L’entreprise moderne adore les mots qui brillent : agilité, vision, stratégie.
Et elle rêve d’une chose : que ses équipes opérationnelles, entre deux bordereaux et trois réunions inutiles, deviennent des stratèges inspirés.
Sauf qu’entre le rêve et le poste de travail… il y a un gouffre.
1. La grande acculturation
Tout commence par une réunion solennelle :
“Vous êtes tous des acteurs de la stratégie !”
Dans la salle, des chefs d’équipe logistique, des agents comptables, un manutentionnaire.
Ils sont là parce qu’ils ont reçu une invitation Outlook obligatoire, pas parce qu’ils ont le temps de méditer sur l’alignement vertical des objectifs.
2. Des post-it pour faire croire
On leur distribue des post-it colorés et un tableau à colonnes :
“Exprimez vos leviers d’impact.”
“Formalisez votre vision terrain.”
Alors ils collent des mots : réactivité, qualité, écoute client.
Puis ils retournent à leur quotidien, fait d’urgences contradictoires, de mails non lus, et de logiciels qui rament.
3. Le rituel stratégique hebdomadaire
Pour faire bonne mesure, on instaure un “rituel stratégique” tous les mardis :
- Lecture du point visionnaire de la direction
- Citation inspirante à méditer (souvent de Mandela ou Steve Jobs)

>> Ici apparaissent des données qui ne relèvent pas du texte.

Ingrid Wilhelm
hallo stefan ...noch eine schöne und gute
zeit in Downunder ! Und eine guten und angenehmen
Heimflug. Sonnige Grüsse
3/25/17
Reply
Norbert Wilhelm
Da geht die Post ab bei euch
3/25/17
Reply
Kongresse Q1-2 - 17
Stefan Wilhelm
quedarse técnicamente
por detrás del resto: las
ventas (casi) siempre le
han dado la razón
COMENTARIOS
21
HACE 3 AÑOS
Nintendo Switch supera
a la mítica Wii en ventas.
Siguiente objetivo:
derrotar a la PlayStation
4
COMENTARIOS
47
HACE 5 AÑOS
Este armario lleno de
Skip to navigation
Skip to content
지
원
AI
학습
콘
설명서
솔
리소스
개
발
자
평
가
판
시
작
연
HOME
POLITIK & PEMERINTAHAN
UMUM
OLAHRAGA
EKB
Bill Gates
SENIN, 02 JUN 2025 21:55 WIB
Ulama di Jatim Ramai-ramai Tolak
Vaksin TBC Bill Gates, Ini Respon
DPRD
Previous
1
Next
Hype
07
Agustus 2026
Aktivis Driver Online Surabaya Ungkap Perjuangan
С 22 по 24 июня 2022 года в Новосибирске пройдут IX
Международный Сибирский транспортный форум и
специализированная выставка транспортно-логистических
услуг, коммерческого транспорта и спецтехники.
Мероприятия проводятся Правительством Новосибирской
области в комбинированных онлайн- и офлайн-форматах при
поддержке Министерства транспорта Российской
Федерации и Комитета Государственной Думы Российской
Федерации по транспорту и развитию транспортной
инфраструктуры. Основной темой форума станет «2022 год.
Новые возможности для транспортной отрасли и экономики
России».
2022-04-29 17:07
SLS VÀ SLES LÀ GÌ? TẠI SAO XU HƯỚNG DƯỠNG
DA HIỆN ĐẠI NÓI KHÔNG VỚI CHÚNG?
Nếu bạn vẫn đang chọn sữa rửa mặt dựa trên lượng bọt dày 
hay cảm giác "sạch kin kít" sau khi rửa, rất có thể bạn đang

- Suivi d’un indicateur flou sur l’engagement collectif
Pendant ce temps, la moitié de l’équipe gère un bug bloquant, et l’autre moitié compense une absence imprévue.
4. Une belle idée, mal appliquée
Oui, il faut plus de sens dans les organisations.
Oui, les opérationnels peuvent et doivent être associés à la stratégie.
Mais pas avec des incantations.
Pas avec des PowerPoint hors sol.
Et surtout : pas en surcouchant des concepts là où les conditions de travail ne sont déjà pas réunies pour penser, simplement.
Conclusion
Penser stratégique n’est pas réservé aux comités de direction.
Mais ça exige une chose : du temps, de l’écoute, des moyens.
Sinon, cela revient à demander à des pompiers de rédiger le plan de la caserne… pendant qu’ils éteignent l’incendie.